══ Given records ══
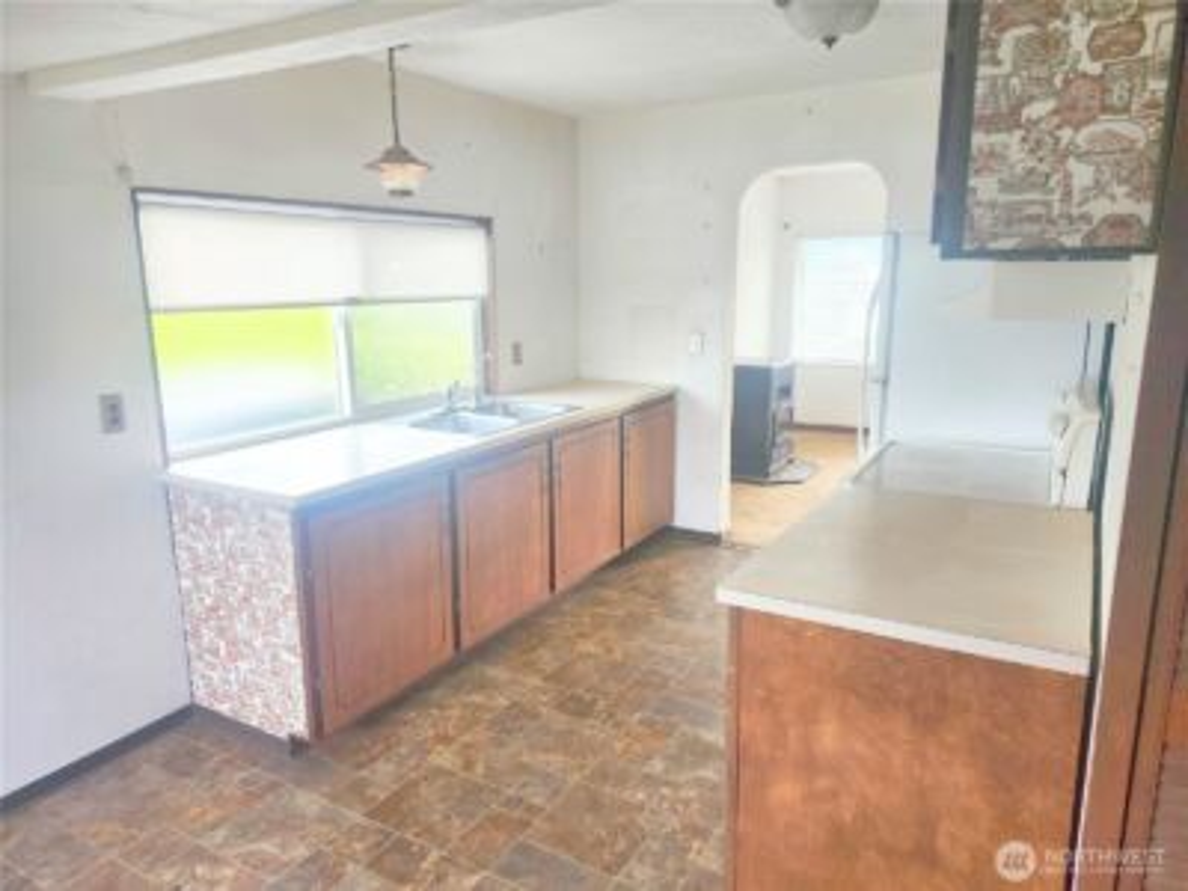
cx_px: 594
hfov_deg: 73.9
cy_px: 446
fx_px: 789
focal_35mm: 23
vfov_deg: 58.9
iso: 250
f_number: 1.8
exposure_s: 1/120
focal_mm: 5.5
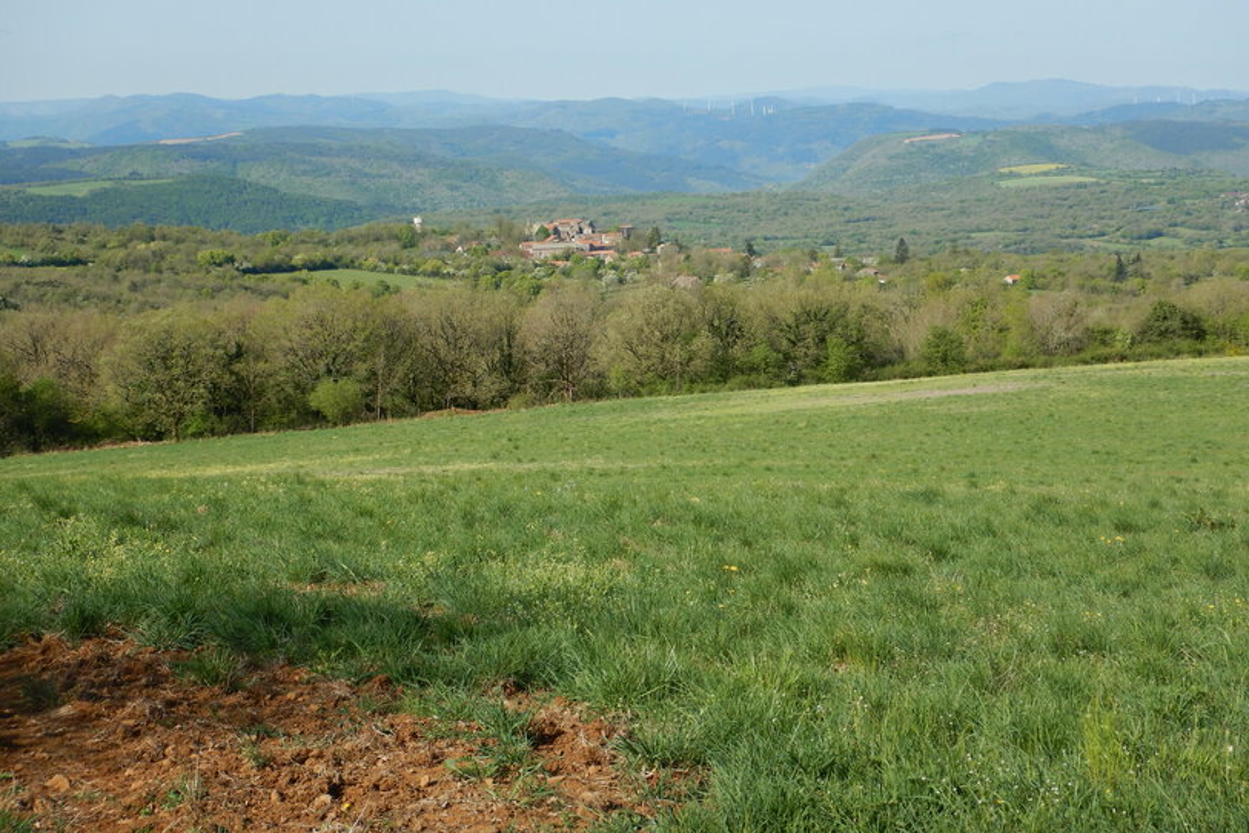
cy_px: 370
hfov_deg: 31.4
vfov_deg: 21.2
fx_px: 2220
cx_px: 624
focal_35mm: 64
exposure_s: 1/640
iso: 125
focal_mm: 11
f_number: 4.4
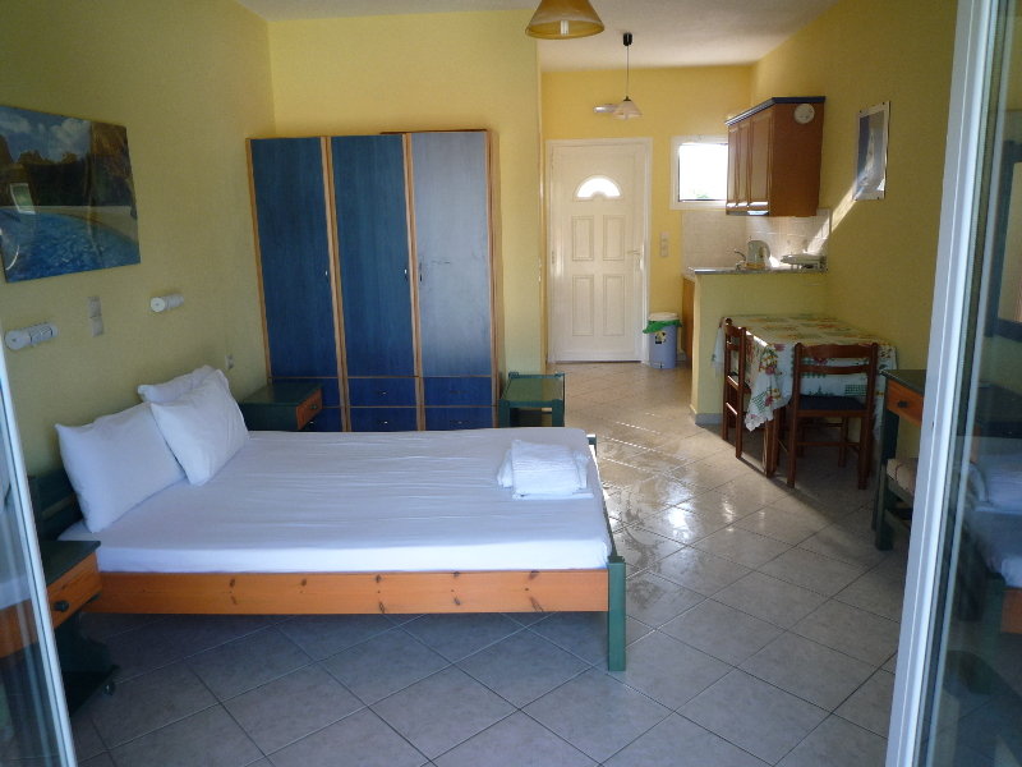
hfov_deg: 69.4
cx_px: 511
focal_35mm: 25
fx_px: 738
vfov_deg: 54.9
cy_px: 384
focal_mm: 4.4
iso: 100
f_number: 2.8
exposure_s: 1/50
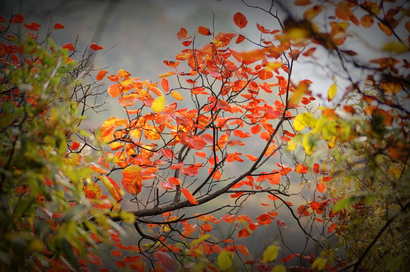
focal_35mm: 105
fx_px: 1195
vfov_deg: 13.0
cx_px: 205
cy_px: 136
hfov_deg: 19.5
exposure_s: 1/320
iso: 100
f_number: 3.2
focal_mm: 70
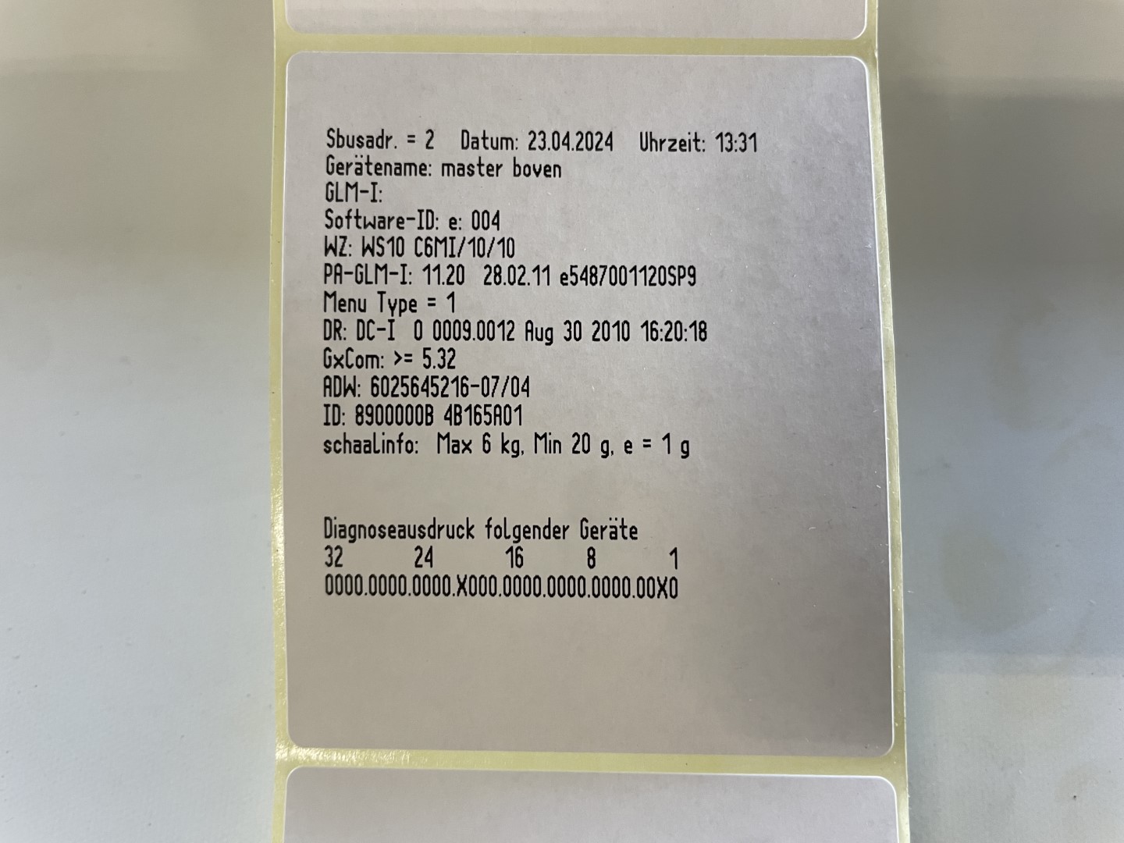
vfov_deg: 53.1
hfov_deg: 67.3
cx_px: 562
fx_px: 844
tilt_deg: -72.8
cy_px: 422
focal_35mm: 26
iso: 64
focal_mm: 4.2
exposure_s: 1/50
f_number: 1.6
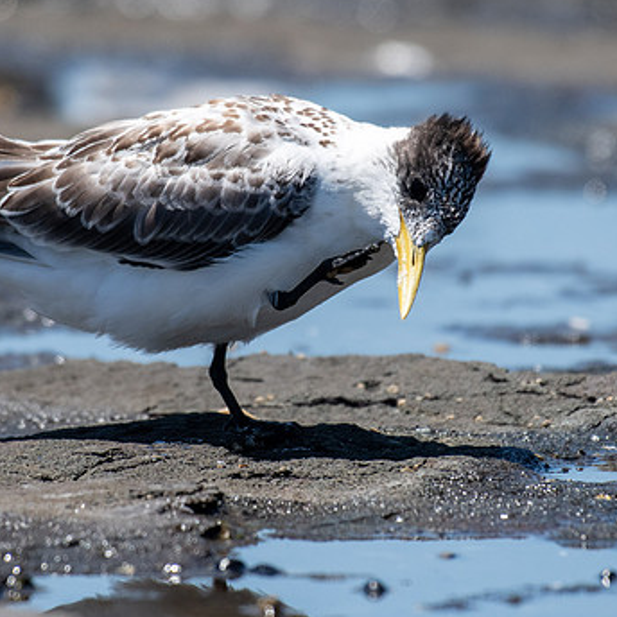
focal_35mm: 1192
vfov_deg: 1.5
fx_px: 24038
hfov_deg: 1.5
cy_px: 255
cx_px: 299
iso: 400
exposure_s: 1/3200
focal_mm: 480
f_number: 5.6
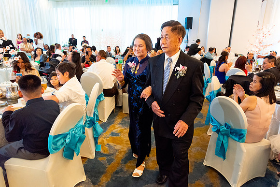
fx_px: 187
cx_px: 140
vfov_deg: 53.2
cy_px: 94
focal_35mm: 24
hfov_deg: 73.7
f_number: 5
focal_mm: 24
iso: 5000
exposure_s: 1/125
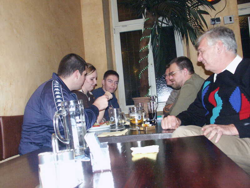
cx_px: 125
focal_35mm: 30
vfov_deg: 46.8
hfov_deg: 60.0
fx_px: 217
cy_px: 94
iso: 800
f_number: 2.8
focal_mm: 7.74
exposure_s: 1/45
═══
Directions →
Before returning the records above, remove the pictures, and keep every other word exactly as it is.

Result →
cx_px: 594
hfov_deg: 73.9
cy_px: 446
fx_px: 789
focal_35mm: 23
vfov_deg: 58.9
iso: 250
f_number: 1.8
exposure_s: 1/120
focal_mm: 5.5
cy_px: 370
hfov_deg: 31.4
vfov_deg: 21.2
fx_px: 2220
cx_px: 624
focal_35mm: 64
exposure_s: 1/640
iso: 125
focal_mm: 11
f_number: 4.4
hfov_deg: 69.4
cx_px: 511
focal_35mm: 25
fx_px: 738
vfov_deg: 54.9
cy_px: 384
focal_mm: 4.4
iso: 100
f_number: 2.8
exposure_s: 1/50
focal_35mm: 105
fx_px: 1195
vfov_deg: 13.0
cx_px: 205
cy_px: 136
hfov_deg: 19.5
exposure_s: 1/320
iso: 100
f_number: 3.2
focal_mm: 70
vfov_deg: 53.1
hfov_deg: 67.3
cx_px: 562
fx_px: 844
tilt_deg: -72.8
cy_px: 422
focal_35mm: 26
iso: 64
focal_mm: 4.2
exposure_s: 1/50
f_number: 1.6
focal_35mm: 1192
vfov_deg: 1.5
fx_px: 24038
hfov_deg: 1.5
cy_px: 255
cx_px: 299
iso: 400
exposure_s: 1/3200
focal_mm: 480
f_number: 5.6
fx_px: 187
cx_px: 140
vfov_deg: 53.2
cy_px: 94
focal_35mm: 24
hfov_deg: 73.7
f_number: 5
focal_mm: 24
iso: 5000
exposure_s: 1/125
cx_px: 125
focal_35mm: 30
vfov_deg: 46.8
hfov_deg: 60.0
fx_px: 217
cy_px: 94
iso: 800
f_number: 2.8
focal_mm: 7.74
exposure_s: 1/45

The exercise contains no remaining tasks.